| EXERCISE GOAL |
Return the lines from the beginning up to and including the line containing "Best Television Episode", reproducing each one verbatim.

| GIVEN ENTRIES |
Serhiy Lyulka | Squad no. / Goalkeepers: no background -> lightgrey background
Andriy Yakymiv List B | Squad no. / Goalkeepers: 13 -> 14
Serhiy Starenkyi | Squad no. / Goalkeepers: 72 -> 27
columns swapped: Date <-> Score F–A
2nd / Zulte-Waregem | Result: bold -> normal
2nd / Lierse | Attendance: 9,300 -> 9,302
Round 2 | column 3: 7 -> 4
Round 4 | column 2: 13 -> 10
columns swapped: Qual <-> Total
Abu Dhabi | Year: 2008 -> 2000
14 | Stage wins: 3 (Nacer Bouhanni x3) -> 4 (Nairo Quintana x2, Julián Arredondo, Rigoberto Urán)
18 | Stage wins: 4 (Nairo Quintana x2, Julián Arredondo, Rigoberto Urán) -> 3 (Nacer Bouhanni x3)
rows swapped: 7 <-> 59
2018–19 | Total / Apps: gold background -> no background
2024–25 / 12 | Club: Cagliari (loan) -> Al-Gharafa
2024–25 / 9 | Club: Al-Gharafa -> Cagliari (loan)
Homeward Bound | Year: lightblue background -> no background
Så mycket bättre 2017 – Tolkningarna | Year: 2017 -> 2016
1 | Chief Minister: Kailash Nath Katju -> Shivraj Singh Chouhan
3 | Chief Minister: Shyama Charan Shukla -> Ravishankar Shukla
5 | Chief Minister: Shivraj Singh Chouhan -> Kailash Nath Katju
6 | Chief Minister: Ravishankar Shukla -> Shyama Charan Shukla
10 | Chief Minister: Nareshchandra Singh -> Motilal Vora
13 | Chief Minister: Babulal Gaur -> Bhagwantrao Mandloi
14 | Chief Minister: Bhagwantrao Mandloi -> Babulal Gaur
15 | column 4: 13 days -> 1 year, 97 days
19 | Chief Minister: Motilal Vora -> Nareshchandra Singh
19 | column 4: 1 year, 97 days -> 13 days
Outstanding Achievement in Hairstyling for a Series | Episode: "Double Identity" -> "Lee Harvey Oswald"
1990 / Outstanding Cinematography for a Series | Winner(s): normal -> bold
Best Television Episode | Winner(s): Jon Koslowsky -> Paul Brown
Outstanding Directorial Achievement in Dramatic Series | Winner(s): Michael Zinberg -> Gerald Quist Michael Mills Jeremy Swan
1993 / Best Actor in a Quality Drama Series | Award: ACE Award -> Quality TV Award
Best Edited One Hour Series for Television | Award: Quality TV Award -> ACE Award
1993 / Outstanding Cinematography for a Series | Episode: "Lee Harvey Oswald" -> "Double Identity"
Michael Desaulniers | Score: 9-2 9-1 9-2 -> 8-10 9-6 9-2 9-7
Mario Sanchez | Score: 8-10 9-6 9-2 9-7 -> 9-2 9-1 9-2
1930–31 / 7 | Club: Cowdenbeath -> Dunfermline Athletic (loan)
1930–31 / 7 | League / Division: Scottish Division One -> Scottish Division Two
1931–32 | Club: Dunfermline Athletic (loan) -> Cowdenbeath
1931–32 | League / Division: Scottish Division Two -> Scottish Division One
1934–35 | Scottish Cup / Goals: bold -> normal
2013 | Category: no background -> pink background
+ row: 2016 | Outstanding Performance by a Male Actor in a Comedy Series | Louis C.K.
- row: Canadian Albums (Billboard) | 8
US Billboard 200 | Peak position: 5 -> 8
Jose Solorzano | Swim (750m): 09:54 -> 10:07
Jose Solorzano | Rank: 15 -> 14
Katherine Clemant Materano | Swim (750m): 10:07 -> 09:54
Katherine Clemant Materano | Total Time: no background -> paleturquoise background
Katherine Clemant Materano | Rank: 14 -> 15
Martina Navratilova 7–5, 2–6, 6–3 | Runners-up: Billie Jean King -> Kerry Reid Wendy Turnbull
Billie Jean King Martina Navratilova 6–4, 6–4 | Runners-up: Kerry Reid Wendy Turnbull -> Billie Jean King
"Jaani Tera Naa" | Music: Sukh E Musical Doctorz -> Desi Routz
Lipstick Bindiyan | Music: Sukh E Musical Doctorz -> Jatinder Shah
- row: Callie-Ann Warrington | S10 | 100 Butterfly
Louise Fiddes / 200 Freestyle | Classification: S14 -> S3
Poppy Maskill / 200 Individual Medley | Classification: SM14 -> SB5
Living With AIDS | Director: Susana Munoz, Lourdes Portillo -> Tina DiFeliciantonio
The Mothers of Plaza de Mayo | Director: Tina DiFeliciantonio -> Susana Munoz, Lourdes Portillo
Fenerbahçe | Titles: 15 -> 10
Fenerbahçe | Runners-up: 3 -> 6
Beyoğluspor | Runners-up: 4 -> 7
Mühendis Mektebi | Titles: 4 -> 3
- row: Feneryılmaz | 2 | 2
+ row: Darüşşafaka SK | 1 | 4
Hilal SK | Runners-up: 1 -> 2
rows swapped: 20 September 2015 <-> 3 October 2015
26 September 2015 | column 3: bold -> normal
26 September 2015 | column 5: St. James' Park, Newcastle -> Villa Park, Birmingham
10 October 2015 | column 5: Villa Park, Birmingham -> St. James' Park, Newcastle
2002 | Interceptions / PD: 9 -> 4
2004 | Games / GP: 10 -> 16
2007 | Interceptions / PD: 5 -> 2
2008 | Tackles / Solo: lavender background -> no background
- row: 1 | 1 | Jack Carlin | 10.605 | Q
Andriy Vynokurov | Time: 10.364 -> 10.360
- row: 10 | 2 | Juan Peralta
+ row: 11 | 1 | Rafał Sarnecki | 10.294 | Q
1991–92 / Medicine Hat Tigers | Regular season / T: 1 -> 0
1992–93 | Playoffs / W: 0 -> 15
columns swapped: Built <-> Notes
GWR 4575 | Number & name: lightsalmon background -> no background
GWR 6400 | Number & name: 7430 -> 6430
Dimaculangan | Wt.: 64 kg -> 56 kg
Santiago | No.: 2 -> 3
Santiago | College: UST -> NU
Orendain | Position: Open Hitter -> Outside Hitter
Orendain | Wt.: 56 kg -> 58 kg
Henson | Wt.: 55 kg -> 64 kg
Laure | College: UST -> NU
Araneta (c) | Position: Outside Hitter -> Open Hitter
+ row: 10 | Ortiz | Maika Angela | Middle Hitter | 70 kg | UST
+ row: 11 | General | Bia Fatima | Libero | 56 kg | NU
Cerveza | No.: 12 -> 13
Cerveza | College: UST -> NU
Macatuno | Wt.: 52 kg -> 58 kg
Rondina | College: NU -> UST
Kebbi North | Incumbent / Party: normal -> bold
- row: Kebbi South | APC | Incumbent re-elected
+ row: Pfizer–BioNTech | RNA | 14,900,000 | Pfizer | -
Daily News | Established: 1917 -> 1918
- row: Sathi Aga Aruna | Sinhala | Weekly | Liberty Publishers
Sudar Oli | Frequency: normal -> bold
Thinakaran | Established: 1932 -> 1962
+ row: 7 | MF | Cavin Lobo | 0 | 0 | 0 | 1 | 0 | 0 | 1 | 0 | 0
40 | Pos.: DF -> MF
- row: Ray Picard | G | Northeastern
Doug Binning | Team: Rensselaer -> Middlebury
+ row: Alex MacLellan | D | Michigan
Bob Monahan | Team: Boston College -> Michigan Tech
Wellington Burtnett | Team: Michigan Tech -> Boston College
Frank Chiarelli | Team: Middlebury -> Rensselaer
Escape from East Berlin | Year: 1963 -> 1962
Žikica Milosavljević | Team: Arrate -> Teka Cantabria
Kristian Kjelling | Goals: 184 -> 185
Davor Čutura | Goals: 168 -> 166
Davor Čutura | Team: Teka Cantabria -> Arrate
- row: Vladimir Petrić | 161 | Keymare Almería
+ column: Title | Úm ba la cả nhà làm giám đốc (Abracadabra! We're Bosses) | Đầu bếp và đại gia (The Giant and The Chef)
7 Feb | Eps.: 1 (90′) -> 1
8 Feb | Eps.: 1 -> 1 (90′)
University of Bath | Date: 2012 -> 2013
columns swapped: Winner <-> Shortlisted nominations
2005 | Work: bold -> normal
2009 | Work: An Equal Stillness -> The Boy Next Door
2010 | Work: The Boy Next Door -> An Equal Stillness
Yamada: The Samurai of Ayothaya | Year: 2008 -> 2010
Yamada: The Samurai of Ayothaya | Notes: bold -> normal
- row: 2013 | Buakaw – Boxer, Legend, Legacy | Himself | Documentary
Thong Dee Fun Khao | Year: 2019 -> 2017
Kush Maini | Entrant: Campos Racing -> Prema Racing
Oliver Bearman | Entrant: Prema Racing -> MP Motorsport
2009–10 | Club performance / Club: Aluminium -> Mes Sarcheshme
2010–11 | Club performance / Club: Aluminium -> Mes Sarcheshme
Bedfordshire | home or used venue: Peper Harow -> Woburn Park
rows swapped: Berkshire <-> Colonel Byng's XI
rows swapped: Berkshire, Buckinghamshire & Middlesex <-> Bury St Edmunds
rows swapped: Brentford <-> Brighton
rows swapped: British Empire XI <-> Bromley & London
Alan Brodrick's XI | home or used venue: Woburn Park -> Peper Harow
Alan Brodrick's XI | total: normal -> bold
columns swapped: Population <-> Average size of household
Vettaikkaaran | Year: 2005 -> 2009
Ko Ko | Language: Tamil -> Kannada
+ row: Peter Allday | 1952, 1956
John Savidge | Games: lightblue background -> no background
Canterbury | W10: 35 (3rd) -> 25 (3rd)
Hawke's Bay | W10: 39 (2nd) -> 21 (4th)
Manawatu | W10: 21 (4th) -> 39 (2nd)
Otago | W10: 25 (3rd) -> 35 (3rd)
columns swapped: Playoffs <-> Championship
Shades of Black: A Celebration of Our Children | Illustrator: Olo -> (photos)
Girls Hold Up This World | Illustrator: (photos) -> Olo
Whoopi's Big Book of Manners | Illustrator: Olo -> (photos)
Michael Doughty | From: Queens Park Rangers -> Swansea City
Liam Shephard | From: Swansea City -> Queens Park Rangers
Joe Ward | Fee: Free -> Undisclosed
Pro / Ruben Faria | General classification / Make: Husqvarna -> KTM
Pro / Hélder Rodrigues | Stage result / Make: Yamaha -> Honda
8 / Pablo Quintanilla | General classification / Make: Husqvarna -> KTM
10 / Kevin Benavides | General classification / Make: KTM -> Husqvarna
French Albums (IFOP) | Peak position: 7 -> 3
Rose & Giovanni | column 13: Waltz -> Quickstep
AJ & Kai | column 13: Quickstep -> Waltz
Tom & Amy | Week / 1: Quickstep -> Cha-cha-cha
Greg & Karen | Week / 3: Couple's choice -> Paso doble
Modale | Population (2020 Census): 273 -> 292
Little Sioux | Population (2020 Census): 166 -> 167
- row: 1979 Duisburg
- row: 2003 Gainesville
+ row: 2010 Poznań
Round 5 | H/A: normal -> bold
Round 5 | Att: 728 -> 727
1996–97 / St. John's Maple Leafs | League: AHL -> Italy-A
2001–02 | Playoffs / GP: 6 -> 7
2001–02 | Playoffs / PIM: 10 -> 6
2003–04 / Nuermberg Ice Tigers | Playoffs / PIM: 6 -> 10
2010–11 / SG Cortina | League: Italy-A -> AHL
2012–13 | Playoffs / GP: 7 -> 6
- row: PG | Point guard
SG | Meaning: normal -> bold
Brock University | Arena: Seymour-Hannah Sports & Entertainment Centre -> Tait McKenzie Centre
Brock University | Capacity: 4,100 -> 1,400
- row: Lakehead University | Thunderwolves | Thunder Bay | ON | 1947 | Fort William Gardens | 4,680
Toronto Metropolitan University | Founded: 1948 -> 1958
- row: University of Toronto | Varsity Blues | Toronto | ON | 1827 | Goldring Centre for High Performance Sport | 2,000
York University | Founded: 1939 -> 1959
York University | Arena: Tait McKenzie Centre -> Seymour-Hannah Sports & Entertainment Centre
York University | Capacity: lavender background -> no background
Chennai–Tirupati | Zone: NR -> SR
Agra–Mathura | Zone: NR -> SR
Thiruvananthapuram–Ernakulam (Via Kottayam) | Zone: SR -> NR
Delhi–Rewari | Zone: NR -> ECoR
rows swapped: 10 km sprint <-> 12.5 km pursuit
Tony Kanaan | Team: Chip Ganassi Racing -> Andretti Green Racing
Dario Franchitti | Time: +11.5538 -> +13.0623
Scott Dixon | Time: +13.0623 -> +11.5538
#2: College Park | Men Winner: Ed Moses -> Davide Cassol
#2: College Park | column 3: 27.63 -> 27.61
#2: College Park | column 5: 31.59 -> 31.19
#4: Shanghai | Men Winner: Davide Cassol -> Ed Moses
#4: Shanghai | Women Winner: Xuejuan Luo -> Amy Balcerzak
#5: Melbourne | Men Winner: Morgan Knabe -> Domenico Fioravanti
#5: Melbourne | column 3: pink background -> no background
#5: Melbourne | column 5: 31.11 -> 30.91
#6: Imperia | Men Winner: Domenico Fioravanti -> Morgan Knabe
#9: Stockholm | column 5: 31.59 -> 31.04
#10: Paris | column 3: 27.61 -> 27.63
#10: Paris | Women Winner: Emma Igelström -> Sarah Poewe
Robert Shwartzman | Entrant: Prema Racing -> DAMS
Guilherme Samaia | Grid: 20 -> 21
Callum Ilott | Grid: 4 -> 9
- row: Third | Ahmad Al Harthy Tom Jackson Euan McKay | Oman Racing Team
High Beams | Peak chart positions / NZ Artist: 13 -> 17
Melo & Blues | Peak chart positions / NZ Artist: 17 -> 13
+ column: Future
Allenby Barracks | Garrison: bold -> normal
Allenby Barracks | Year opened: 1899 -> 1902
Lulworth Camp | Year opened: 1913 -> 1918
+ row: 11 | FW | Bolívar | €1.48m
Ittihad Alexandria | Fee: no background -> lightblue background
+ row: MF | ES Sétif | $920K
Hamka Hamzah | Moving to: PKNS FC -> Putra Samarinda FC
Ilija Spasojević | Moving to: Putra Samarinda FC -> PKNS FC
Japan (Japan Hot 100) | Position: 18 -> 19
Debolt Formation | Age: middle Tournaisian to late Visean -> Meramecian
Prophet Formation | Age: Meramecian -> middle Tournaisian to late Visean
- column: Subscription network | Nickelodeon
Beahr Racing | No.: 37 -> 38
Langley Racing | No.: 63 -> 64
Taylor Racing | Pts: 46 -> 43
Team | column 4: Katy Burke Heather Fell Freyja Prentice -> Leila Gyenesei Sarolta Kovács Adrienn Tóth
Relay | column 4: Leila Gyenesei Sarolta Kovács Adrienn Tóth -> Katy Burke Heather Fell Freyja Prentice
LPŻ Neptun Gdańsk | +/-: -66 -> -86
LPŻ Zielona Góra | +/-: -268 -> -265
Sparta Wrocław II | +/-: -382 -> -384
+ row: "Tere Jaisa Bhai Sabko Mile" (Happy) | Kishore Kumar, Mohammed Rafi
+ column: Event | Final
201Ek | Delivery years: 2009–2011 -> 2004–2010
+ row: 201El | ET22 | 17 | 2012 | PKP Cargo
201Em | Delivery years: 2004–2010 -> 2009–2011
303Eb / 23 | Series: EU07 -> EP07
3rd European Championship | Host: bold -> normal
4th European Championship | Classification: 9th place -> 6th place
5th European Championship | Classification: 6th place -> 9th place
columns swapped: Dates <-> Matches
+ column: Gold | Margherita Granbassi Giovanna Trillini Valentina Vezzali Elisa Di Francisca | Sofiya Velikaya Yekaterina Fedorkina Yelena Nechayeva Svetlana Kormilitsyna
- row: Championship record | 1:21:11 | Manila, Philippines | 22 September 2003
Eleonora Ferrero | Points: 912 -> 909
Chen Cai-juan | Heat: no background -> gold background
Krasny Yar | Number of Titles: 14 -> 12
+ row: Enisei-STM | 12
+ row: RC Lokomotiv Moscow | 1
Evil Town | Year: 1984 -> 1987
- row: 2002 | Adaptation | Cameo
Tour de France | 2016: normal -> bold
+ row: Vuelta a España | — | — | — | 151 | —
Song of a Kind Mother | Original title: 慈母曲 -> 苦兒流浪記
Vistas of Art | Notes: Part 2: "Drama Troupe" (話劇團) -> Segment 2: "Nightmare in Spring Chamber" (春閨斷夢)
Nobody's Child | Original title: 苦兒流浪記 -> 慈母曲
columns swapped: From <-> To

| REPLY |
Serhiy Lyulka | Squad no. / Goalkeepers: no background -> lightgrey background
Andriy Yakymiv List B | Squad no. / Goalkeepers: 13 -> 14
Serhiy Starenkyi | Squad no. / Goalkeepers: 72 -> 27
columns swapped: Date <-> Score F–A
2nd / Zulte-Waregem | Result: bold -> normal
2nd / Lierse | Attendance: 9,300 -> 9,302
Round 2 | column 3: 7 -> 4
Round 4 | column 2: 13 -> 10
columns swapped: Qual <-> Total
Abu Dhabi | Year: 2008 -> 2000
14 | Stage wins: 3 (Nacer Bouhanni x3) -> 4 (Nairo Quintana x2, Julián Arredondo, Rigoberto Urán)
18 | Stage wins: 4 (Nairo Quintana x2, Julián Arredondo, Rigoberto Urán) -> 3 (Nacer Bouhanni x3)
rows swapped: 7 <-> 59
2018–19 | Total / Apps: gold background -> no background
2024–25 / 12 | Club: Cagliari (loan) -> Al-Gharafa
2024–25 / 9 | Club: Al-Gharafa -> Cagliari (loan)
Homeward Bound | Year: lightblue background -> no background
Så mycket bättre 2017 – Tolkningarna | Year: 2017 -> 2016
1 | Chief Minister: Kailash Nath Katju -> Shivraj Singh Chouhan
3 | Chief Minister: Shyama Charan Shukla -> Ravishankar Shukla
5 | Chief Minister: Shivraj Singh Chouhan -> Kailash Nath Katju
6 | Chief Minister: Ravishankar Shukla -> Shyama Charan Shukla
10 | Chief Minister: Nareshchandra Singh -> Motilal Vora
13 | Chief Minister: Babulal Gaur -> Bhagwantrao Mandloi
14 | Chief Minister: Bhagwantrao Mandloi -> Babulal Gaur
15 | column 4: 13 days -> 1 year, 97 days
19 | Chief Minister: Motilal Vora -> Nareshchandra Singh
19 | column 4: 1 year, 97 days -> 13 days
Outstanding Achievement in Hairstyling for a Series | Episode: "Double Identity" -> "Lee Harvey Oswald"
1990 / Outstanding Cinematography for a Series | Winner(s): normal -> bold
Best Television Episode | Winner(s): Jon Koslowsky -> Paul Brown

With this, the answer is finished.